A former “Morningstar Fund Manager of the Year,” Donald Yacktman needed little introduction.
Unlike many of today’s speakers, Yacktman invests primarily in large- and mega-cap companies. His first priority is protecting investors’ capital. His second is growing people’s capital. He accomplishes the former by avoiding making bad investment decisions.
Yacktman looks only at long-term investments that offer a compelling price given their underlying assets. He also searches for companies with a high cash return on tangible assets. Lastly, Yacktman looks at companies in sectors with secular – not cyclical – growth. Consumer staples, in particular, come to mind.

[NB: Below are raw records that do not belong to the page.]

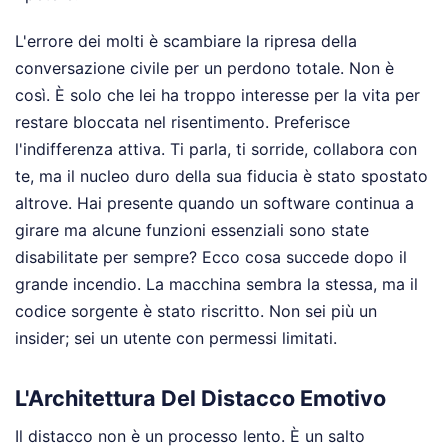
L'errore dei molti è scambiare la ripresa della
conversazione civile per un perdono totale. Non è
così. È solo che lei ha troppo interesse per la vita per
restare bloccata nel risentimento. Preferisce
l'indifferenza attiva. Ti parla, ti sorride, collabora con
te, ma il nucleo duro della sua fiducia è stato spostato
altrove. Hai presente quando un software continua a
girare ma alcune funzioni essenziali sono state
disabilitate per sempre? Ecco cosa succede dopo il
grande incendio. La macchina sembra la stessa, ma il
codice sorgente è stato riscritto. Non sei più un
insider; sei un utente con permessi limitati.
L'Architettura Del Distacco Emotivo
Il distacco non è un processo lento. È un salto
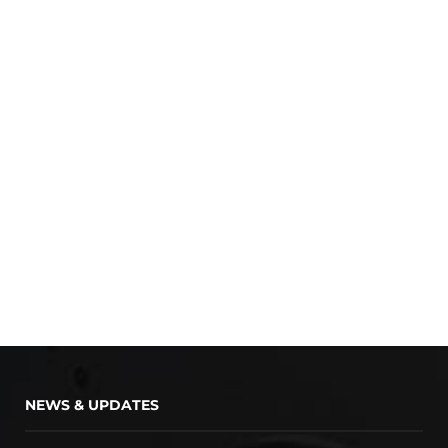
NEWS & UPDATES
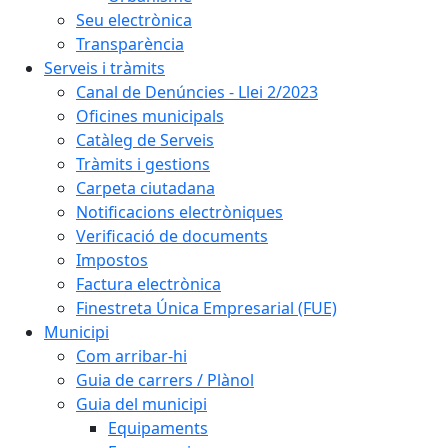
Seu electrònica
Transparència
Serveis i tràmits
Canal de Denúncies - Llei 2/2023
Oficines municipals
Catàleg de Serveis
Tràmits i gestions
Carpeta ciutadana
Notificacions electròniques
Verificació de documents
Impostos
Factura electrònica
Finestreta Única Empresarial (FUE)
Municipi
Com arribar-hi
Guia de carrers / Plànol
Guia del municipi
Equipaments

“Buying above-average companies at below-average prices” is how Yacktman characterizes his investment style. “It’s better to be Billy Beane than George Steinbrenner.”
Companies such as Coke (NYSE: KO), Pepsi (NYSE: PEP) or Procter & Gamble (NYSE: PG) are the equivalent of triple-A bonds, Yacktman says.
Those are among Yacktman Funds’ top 10 holdings. Other holdings include News Corp. (NASDAQ: NWS), Cisco Systems (NASDAQ: CSCO), Johnson & Johnson (NYSE: JNJ) and Microsoft (NASDAQ: MSFT).